Intestate: Dying without a Will

Intestate: Dying without a Will

When someone dies without a Will in place, it is known as intestate. In this case, the state steps in and decides how that person’s estate and assets will be distributed. Dying without a Will can create a family feud where heirs and relatives could get locked into a legal battle seeking their share.

Intestate Succession

This is the legal procedure where the probate court would take charge of a decedent’s assets and decides who gets what pursuant to a statutory scheme. Typically, the assets – real property, money, investments – are divvied up and distributed in “succession,” by default: first to a surviving spouse, then children, parents, siblings, nieces and nephews, and so on. Only blood relatives and spouses are entitled to the decedent’s estate.

The surviving spouse generally receives the largest share. In the case where there are no children, the spouse gets it all. If there are no surviving spouse or children, the estate would be split up among relatives.

If none of the descendants are eligible or there are no survivors to receive the estate, the state takes it – a legal process called escheatment. Also, under the intestate law, charities, unmarried partners, and friends are not entitled to receive anything.

Your Wishes Don’t Matter

If there is no Will or Trust in place, the state will distribute assets in accordance to law, despite what the decedent would have wanted their heirs to receive. Even if the person’s family knew their wishes, it doesn’t matter. Only a Will can legally list a decedent’s distribution of their estate.

You may want a particular person to have something special or a certain sum of money. You may want to leave something to a charity, church, or organization.

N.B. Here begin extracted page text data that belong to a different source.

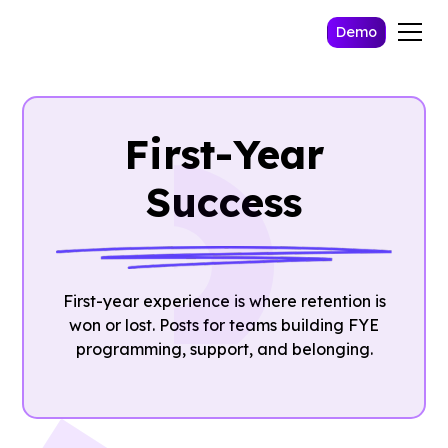
Demo
First-Year
Success
First-year experience is where retention is
won or lost. Posts for teams building FYE
programming, support, and belonging.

Conversely, you may not want a particular family member to have anything.

None of that would not be considered in the intestate process. Again, the court would divide and disperse the estate through intestate succession.

You Should Have a Will

A Will is a legal document that spells out a person’s wishes and how their estate would be distributed when they pass. This allows you to specifically name family members, friends, and charities and what you want them to receive.

If you are a surviving spouse, you can name a guardian and/or conservator for your minor children. Also, you can name someone to care for your surviving pets. None of this is possible without a Will in place.